### Text for analysis
If you remember, I had planned this whole thing with the thought of using the last part of my maternity leave for a Disney vacation for Jack. If we don't do this until January, I will be pregnant when we go to Disney or we'll be going at Thanksgiving time (my holiday to work next year). I know we shouldn't plan like that, but I was planning like that because I am an infertile and since I can't get pregnant on my own, it is a perk to knowing when you may or may not be getting pregnant. So sue me!
I guess we'll see what Dr. M has to say next week. I'm a little depressed about it definitely being a hydrosalpinx, but I'm trying not to let it put a damper on things.
Just so you all know, I imported my old blog and moved all of my posts over here so I can delete the old blog. If you're new to my blog this means now you can look back at all of my old posts in one place, and not have to go between blogs. Hope it's easier!
Ok, so it's not day 3 of my cycle. Today should have in theory been day 1, however, my cycle is rarely "normal". I think when we started charting to try to conceive the first time I found that I had cycles ranging from 23-35 days. Granted it's not as wonky as some charts I've seen, but I had never really noticed how irregular the length of my cycles was. It's been better since having Jack, I pretty much stick to a cycle of 27-28 days, except this month. Like I said, today should have been day 1, but instead, it is day 4, LOL. Yup, my period showed up 3 days early this time around, which means I will have two of them in October. Yippee!

### Source data
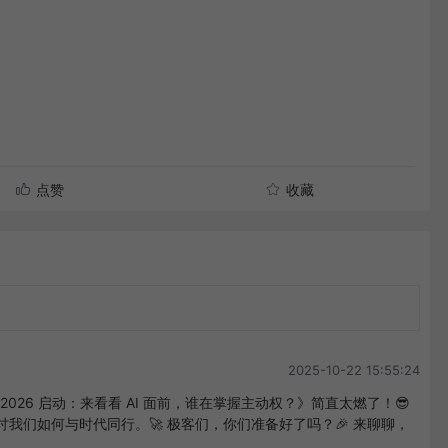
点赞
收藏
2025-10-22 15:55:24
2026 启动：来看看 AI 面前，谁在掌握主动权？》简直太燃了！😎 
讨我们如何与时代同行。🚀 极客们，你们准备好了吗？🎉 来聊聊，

---

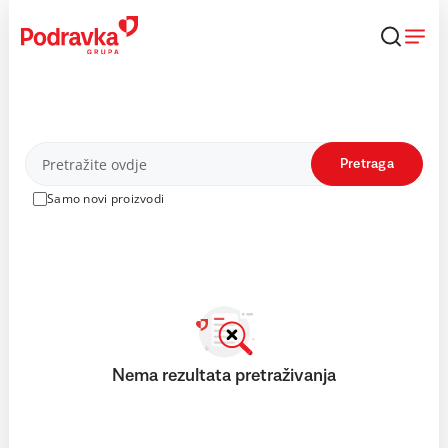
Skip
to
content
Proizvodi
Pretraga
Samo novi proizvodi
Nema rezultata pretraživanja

--

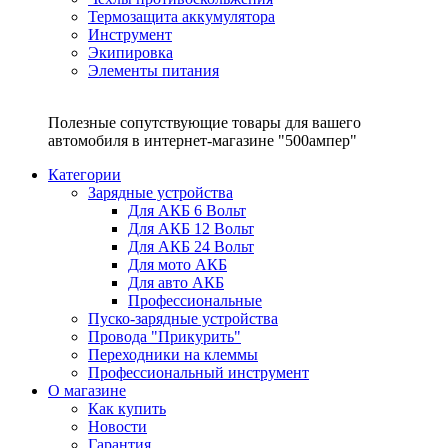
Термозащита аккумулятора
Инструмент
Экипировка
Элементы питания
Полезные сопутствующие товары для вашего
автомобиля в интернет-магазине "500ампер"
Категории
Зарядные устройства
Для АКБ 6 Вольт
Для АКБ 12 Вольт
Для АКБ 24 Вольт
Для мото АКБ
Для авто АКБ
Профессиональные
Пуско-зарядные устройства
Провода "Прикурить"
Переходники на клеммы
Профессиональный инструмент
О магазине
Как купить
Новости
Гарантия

### Exercises
1. In the infertility blog excerpt, what range of cycle lengths did the writer find when first charting to try to conceive?
2. Pick up the infertility blog excerpt after its final sentence and carry it forward in the same voice.
The material has no connection to the infertility blog excerpt.

### Answers for this exercise
1. Cycles ranged from 23 to 35 days.

2.
Anyway, Tuesday morning I went for my cycle day 3 bloodwork and ultrasound. Fun stuff right there, I had just begun to forget! Anyway, no doubt my prolactin will be high again (it was with our last cycle consistently with the screen and the actual cycle month, and they think this is my new norm since it was normal on the first go around) since the bloodwork is supposed to be fasting but I had to work all night, and thus, snack and eat throughout the night. They said if it is really off they will just recheck it. My nurse was out of the office yesterday afternoon so I am waiting for a phone call from her with my lab results which I will post when I know. The great news is that my ultrasound showed my ovaries looked normal! This is great news because I know with our first cycle, I had to be on lupron a long time thanks to a cyst that didn't want to go away. I am hoping the ultrasound looks the same next month so this doesn't drag out.
Next Tuesday is my next step-my HSG. I seem to remember being really uncomfortable with this last time. I can't say it was really painful although it had it's moments (thanks to a blocked tube they insisted on trying to force fluid through), but it was just more uncomfortable trying to move around on an x-ray table with all that going on. I'm sure it will be fine though. I hope everything looks normal and we get a green light for next cycle!
I probably won't post until next week simply because I'm working or signed up for overtime almost everyday between now and the HSG anyway, and our work computers don't allow me to post on blogger, just read it! Please pray for the HSG to yield normal results for me!
***Update*** Our nurse called and all of my labwork was normal including my prolactin!!! It was 4.4 and this time before our second cycle it was 9.8, so I'm happy!